# PROBLEM REQUIREMENTS
In the entries below, begin at the line that has "上月發表報告確認日本的排放核污水計劃符合國際安全標", stop after the line that has "ĐIỀU HÀNH MAI", and output those lines exactly with no pictures.

# Dataset entries
——
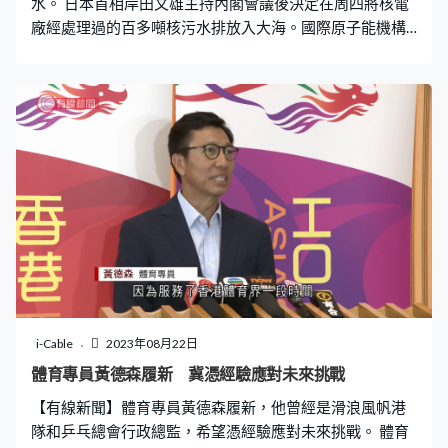
水。 日本首相岸田文雄主持內閣會議後決定在周四將核電
廠經處理過的百多噸核污水排放入大海。國際原子能機構
上月發表報告確認日本的排放核污水計劃符合國際安全標
準。在北京，外交部曾多次批評日本政府無視國內外反對
呼聲，不顧國際社會質疑堅持排放污水，是極端自私和不
負責任。
i-Cable
2023年08月22日
體育專員黃德森履新 冀憑經驗應對未來挑戰
【有線新聞】體育專員黃德森履新，他曾經是滑浪風帆港
隊和乒乓總會行政總監，希望憑經驗應對未來挑戰。 體育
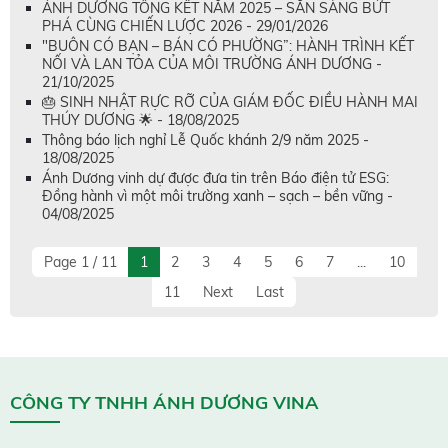
ÁNH DƯƠNG TỔNG KẾT NĂM 2025 – SẴN SÀNG BỨT
PHÁ CÙNG CHIẾN LƯỢC 2026 - 29/01/2026
"BUÔN CÓ BẠN – BÁN CÓ PHƯỜNG”: HÀNH TRÌNH KẾT
NỐI VÀ LAN TỎA CỦA MÔI TRƯỜNG ÁNH DƯƠNG -
21/10/2025
🎂 SINH NHẬT RỰC RỠ CỦA GIÁM ĐỐC ĐIỀU HÀNH MAI
THÚY DƯƠNG 🌟 - 18/08/2025
Thông báo lịch nghỉ Lễ Quốc khánh 2/9 năm 2025 -
18/08/2025
Ánh Dương vinh dự được đưa tin trên Báo điện tử ESG:
Đồng hành vì một môi trường xanh – sạch – bền vững -
04/08/2025
Page 1 / 11
1
2
3
4
5
6
7
...
10
11
Next
Last
CÔNG TY TNHH ÁNH DƯƠNG VINA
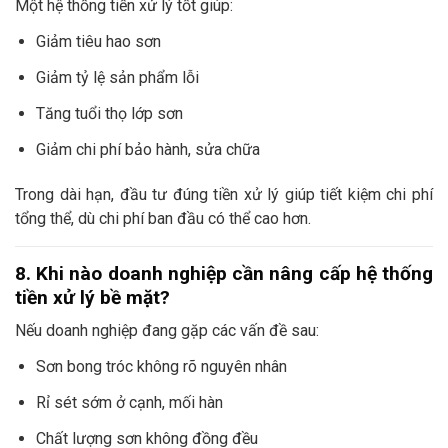
Một hệ thống tiền xử lý tốt giúp:
Giảm tiêu hao sơn
Giảm tỷ lệ sản phẩm lỗi
Tăng tuổi thọ lớp sơn
Giảm chi phí bảo hành, sửa chữa
Trong dài hạn, đầu tư đúng tiền xử lý giúp tiết kiệm chi phí
tổng thể, dù chi phí ban đầu có thể cao hơn.
8. Khi nào doanh nghiệp cần nâng cấp hệ thống
tiền xử lý bề mặt?
Nếu doanh nghiệp đang gặp các vấn đề sau:
Sơn bong tróc không rõ nguyên nhân
Rỉ sét sớm ở cạnh, mối hàn
Chất lượng sơn không đồng đều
——
# SOLUTION FOR THIS PROBLEM
上月發表報告確認日本的排放核污水計劃符合國際安全標
準。在北京，外交部曾多次批評日本政府無視國內外反對
呼聲，不顧國際社會質疑堅持排放污水，是極端自私和不
負責任。
i-Cable
2023年08月22日
體育專員黃德森履新 冀憑經驗應對未來挑戰
【有線新聞】體育專員黃德森履新，他曾經是滑浪風帆港
隊和乒乓總會行政總監，希望憑經驗應對未來挑戰。 體育
ÁNH DƯƠNG TỔNG KẾT NĂM 2025 – SẴN SÀNG BỨT
PHÁ CÙNG CHIẾN LƯỢC 2026 - 29/01/2026
"BUÔN CÓ BẠN – BÁN CÓ PHƯỜNG”: HÀNH TRÌNH KẾT
NỐI VÀ LAN TỎA CỦA MÔI TRƯỜNG ÁNH DƯƠNG -
21/10/2025
🎂 SINH NHẬT RỰC RỠ CỦA GIÁM ĐỐC ĐIỀU HÀNH MAI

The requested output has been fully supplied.